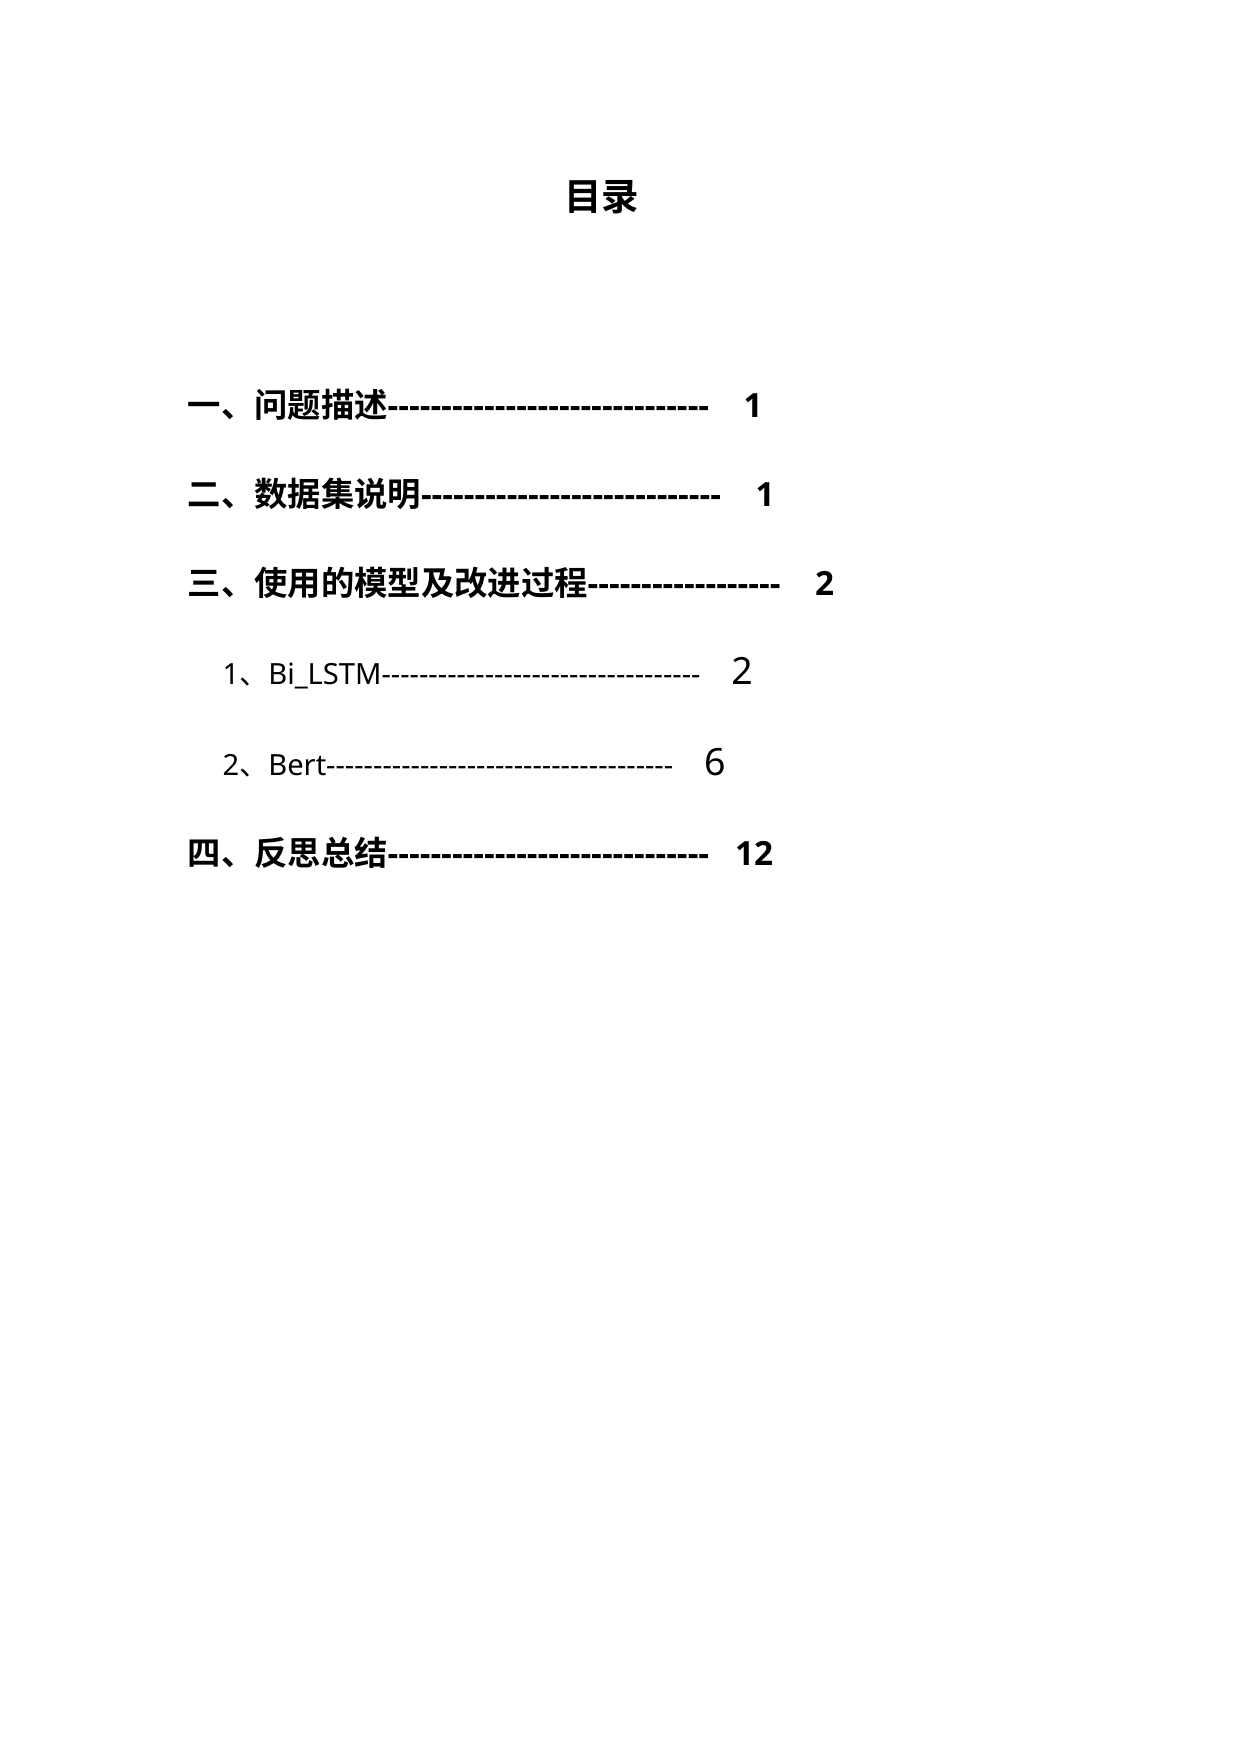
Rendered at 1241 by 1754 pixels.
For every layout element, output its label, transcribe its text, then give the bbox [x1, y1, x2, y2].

list 目录 [187, 162, 1053, 227]
list 二、数据集说明---------------------------- 1 [187, 459, 1053, 524]
list 三、使用的模型及改进过程------------------ 2 [187, 548, 1053, 613]
list 2、Bert------------------------------------- 6 [187, 728, 1053, 793]
list 一、问题描述------------------------------ 1 [187, 370, 1053, 435]
list 1、Bi_LSTM---------------------------------- 2 [187, 638, 1053, 703]
list 四、反思总结------------------------------ 12 [187, 819, 1053, 884]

######

WHAT IS BEING ASKED: Pictures must not appear in the copy, which must otherwise match the listing exactly.

EXERCISE SOLUTION:
Rendered at 1241 by 1754 pixels.
For every layout element, output its label, transcribe its text, then give the bbox [x1, y1, x2, y2].

list 目录 [187, 162, 1053, 227]
list 二、数据集说明---------------------------- 1 [187, 459, 1053, 524]
list 三、使用的模型及改进过程------------------ 2 [187, 548, 1053, 613]
list 2、Bert------------------------------------- 6 [187, 728, 1053, 793]
list 一、问题描述------------------------------ 1 [187, 370, 1053, 435]
list 1、Bi_LSTM---------------------------------- 2 [187, 638, 1053, 703]
list 四、反思总结------------------------------ 12 [187, 819, 1053, 884]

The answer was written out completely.